# Lingerie/NYE FOTD and event photos :)



## SonRisa (Jan 1, 2006)

Happy New Year everyone!







All the brushes I used as well as the technique were identical to yesterday but I used Sketch and Hepcat instead of Carbon and only had Pink Opal on the middle of the lid rather than the whole lid. Lips were Vino, Push up Plum and Pink Opal. The lashes are nasty from the day before. Oh well! Oh yea, and I have Naked You and Fix + all over my arms, stomach, back and chest.


----------



## TangoMango (Jan 1, 2006)

I love the lip colour and the lashes! Pinks and purples look nice on you.


----------



## Hikaru-chan (Jan 1, 2006)

Love the lips.


----------



## turtle_pixie_ (Jan 1, 2006)

I love the cheeks and the lips


----------



## Sushi_Flower (Jan 1, 2006)

Love the look and love your pics with your colleagues!


----------



## prppygrl69 (Jan 1, 2006)

gosh you just keep getting hotter with each fotd,i dunno which one i like best,they all look awesome on you


----------



## TINYd313 (Jan 1, 2006)

I love it!!! Gorgeous!!!!!


----------



## KJam (Jan 1, 2006)

Gorgeous!


----------



## user4 (Jan 1, 2006)

girl u look gorgeous. but theres nothing new there. that shirt is freaking awsome btw... i love the lips... i need to go buy me vino to go with it... hotness!!!


----------



## Coco_Hailey (Jan 1, 2006)

Happy New Year to you! Love your choice of colors!


----------



## angela (Jan 1, 2006)

risa! you're such a hottie! flawless as always =]


----------



## ourhiddenromance (Jan 1, 2006)

i love the whole look! it looks flippin' hot!!!!


----------



## mel0622 (Jan 1, 2006)

seriously your like the new mally roncal. lol.


----------



## pumpkincat210 (Jan 1, 2006)

You always look dazzling and the purple and fake lashes are awesome!


----------



## kimmy (Jan 1, 2006)

you always look so amazing


----------



## pushhupsindrag (Jan 1, 2006)

love the lips! awesome


----------



## glittergoddess27 (Jan 1, 2006)

You are soooo beautiful,...I wish that I had half your talent!


----------



## fireatwill (Jan 1, 2006)

i LOVE the lips! nice as usual


----------



## clayzgurl04 (Jan 1, 2006)

wow that is awesome!


----------



## lovejam (Jan 1, 2006)

So pretty. I hope it will turn out that I've got a talent level somewhat approaching yours by the time I get through makeup school. Which uh, won't be until late next year, since I've gotta save up for tuition first. XD


----------



## FacesbyNiki (Jan 1, 2006)

Holy shit!! 

Yes, can I make out with you?????


----------



## blueyedlady87 (Jan 2, 2006)

Thats pure perfection! You are one hot mama. Happy New years to you too!


----------



## missdiorable (Jan 2, 2006)

i wouldnt be surprised if you got a new number every day. you look great & im loving the top.


----------



## circusflavouredgum (Jan 2, 2006)

You look gorgeous girl! That guy to your right looks so familiar, did he work for MAC in L.A.? I think he used to freelance at my counter.


----------



## SonRisa (Jan 2, 2006)

Quote:

   Originally Posted by *circusflavouredgum* 
_You look gorgeous girl! That guy to your right looks so familiar, did he work for MAC in L.A.? I think he used to freelance at my counter._

 

Yea he started with Stila in Socal and then was hired with MAC and came up north to us about 2 years ago. His name is Ivan


----------



## mooracr03 (Jan 2, 2006)

now I told myself I wouldn't buy anything from Lingerie, but from your beautiful fotds....

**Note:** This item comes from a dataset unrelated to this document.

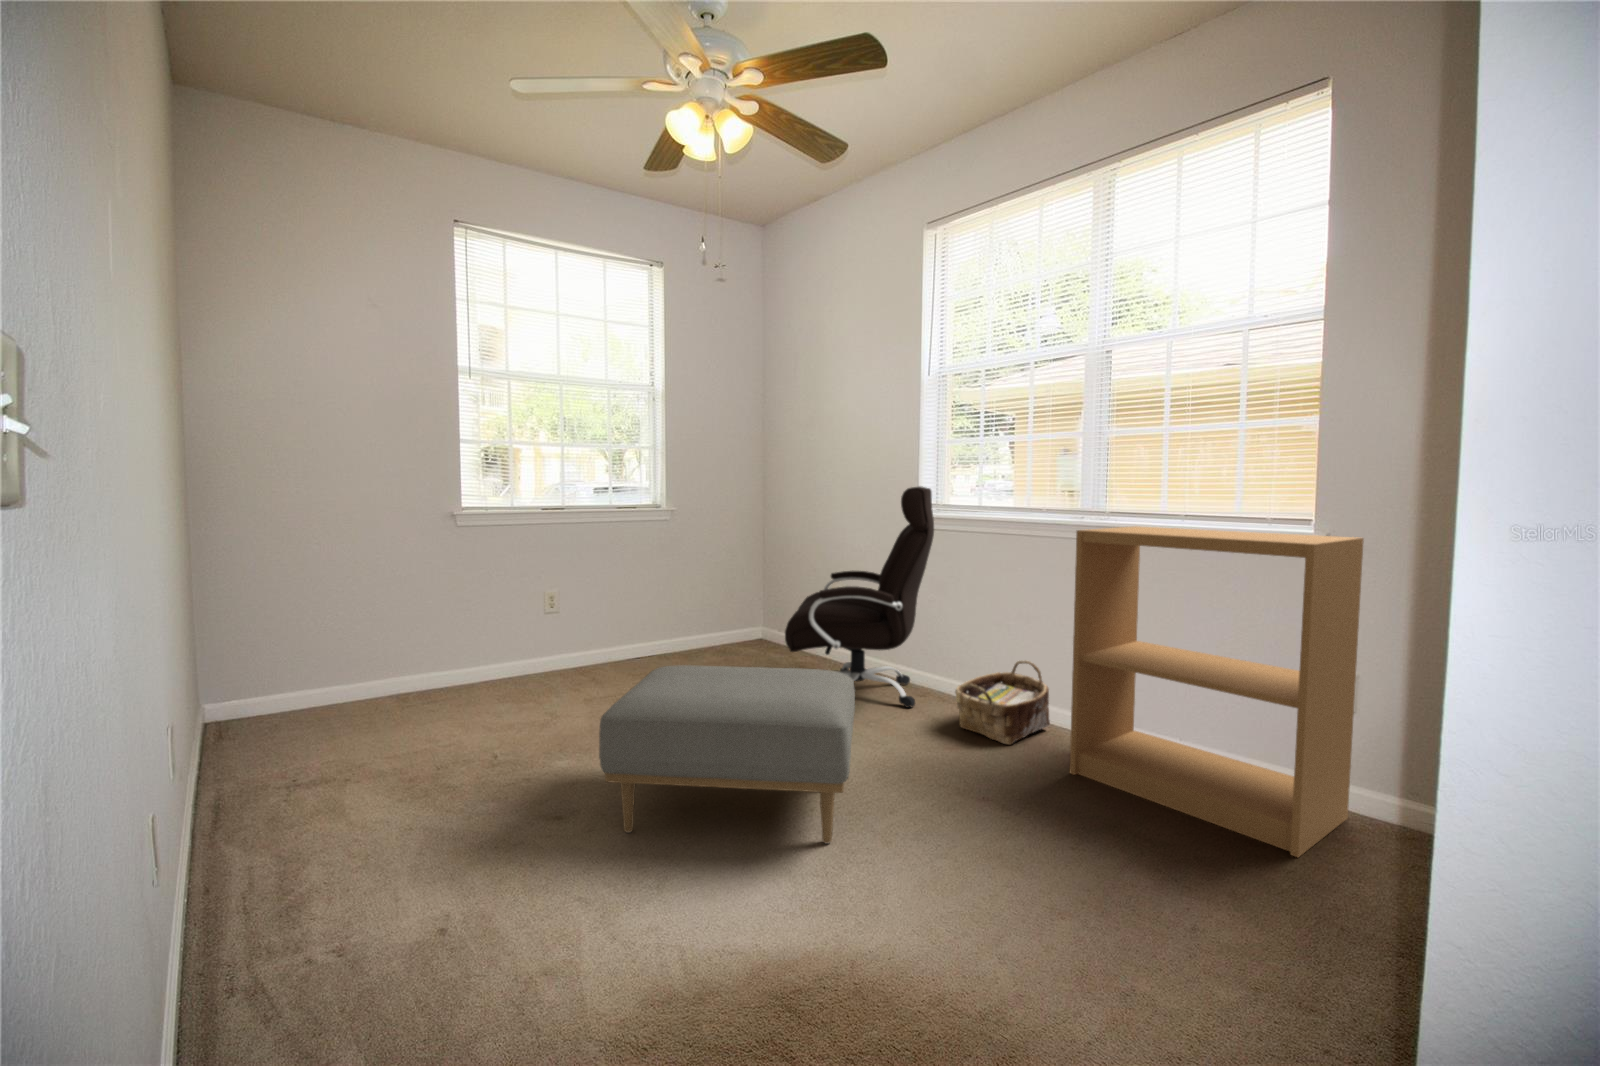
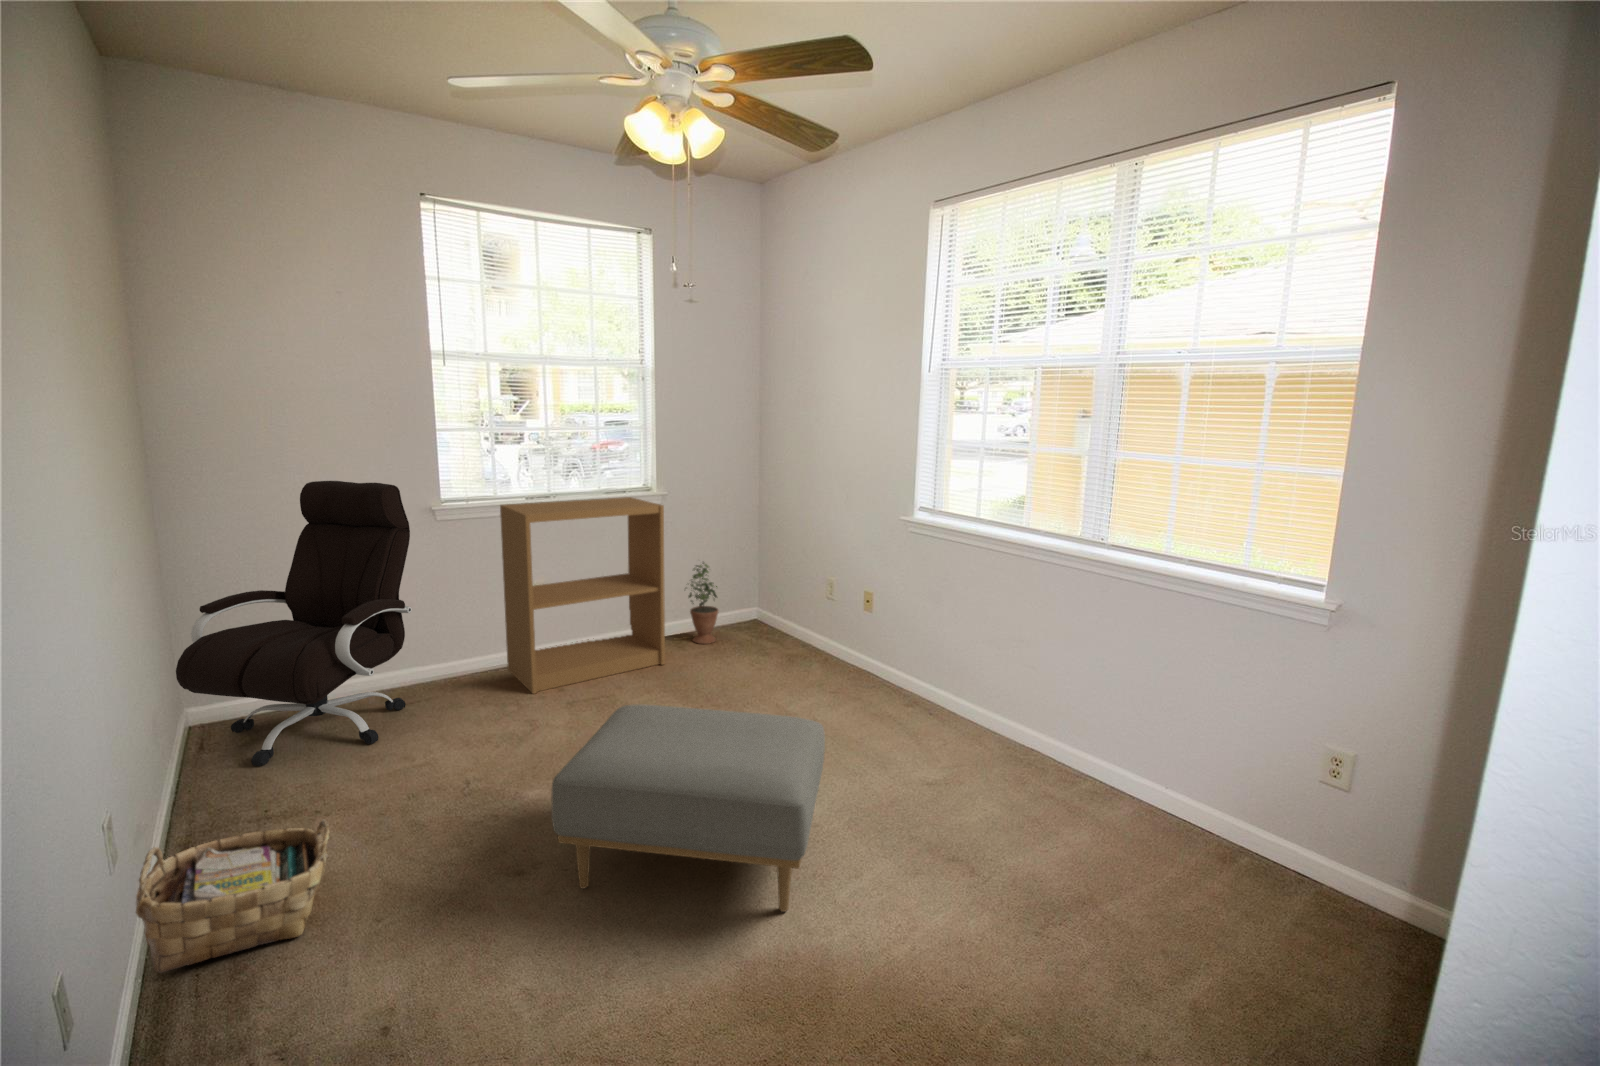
office chair: present [785,486,934,707] -> present [176,481,412,766]
bookshelf: present [1070,526,1364,858] -> present [500,497,665,694]
potted plant: none [696,572,729,655] -> present [689,563,718,644]
woven basket: present [955,661,1050,745] -> present [136,820,329,973]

I HAVE to get something!!!


----------



## circusflavouredgum (Jan 2, 2006)

Quote:

   Originally Posted by *SonRisa* 
_Yea he started with Stila in Socal and then was hired with MAC and came up north to us about 2 years ago. His name is Ivan 
	

	
	
		
		

		
		
	


	


_

 
Yeah! That is him! He freelanced for MAC when I worked in Century City, I remember his face, he just has shorter hair now. Aww he is a sweetie.

Happy New Year and lovin your work!


----------



## Viva_la_MAC_Girl (Jan 2, 2006)

Hot! Hot! Hot! Hot! Hot!


----------



## Bianca (Jan 2, 2006)

Love it!!!!!!!!!!!


----------



## Becki (Jan 2, 2006)

Wow you look gorgeous!


----------



## jess98765 (Jan 2, 2006)

my goodness, you sexy biatch!!! lol. gorgeous!!!!!


----------



## 2_pink (Jan 2, 2006)

Looks hot!!

Happy New Year


----------



## Midgard (Jan 2, 2006)

Gorgeous! You look so great in pinks and purples!


----------



## Luxurious (Jan 2, 2006)

nice...


----------



## breathless (Jan 2, 2006)

ooooooo lala chicky!


----------



## Beautiful1 (Jan 4, 2006)

How Did I Miss This One This Is Hot


----------



## BreeB (Jan 4, 2006)

I only wish I wasn't half way across the other side of the world!   
	

	
	
		
		

		
		
	


	




   What i wouldn't give to have a makeup lesson from you!


----------



## missunderstood (Jan 4, 2006)

That's unbelievably hot.


----------



## mymymai (Jan 4, 2006)

Oh wow, this is such a great look!
Do you usually put pigment about your cupid's bow in order to highlight it?  I don't think I've noticed before.


----------



## Cleopatra (Jan 4, 2006)

Hotness!!!!


----------



## Anne O'Nymous (Jan 5, 2006)

You look gorgeous in every colors but I have to admit that purples are stunning on you!!! And you have grrrreats m/u skills.


----------



## SonRisa (Jan 5, 2006)

Quote:

   Originally Posted by *mymymai* 
_Oh wow, this is such a great look!
Do you usually put pigment about your cupid's bow in order to highlight it?  I don't think I've noticed before._

 
Sometimes when I go out - not necessarily pigment, sometimes a shadestick or an eyeshadow.


----------



## Riet (Jan 5, 2006)

oh, i looove a lot your look!


----------



## Luxurious (Jan 5, 2006)

nice...


----------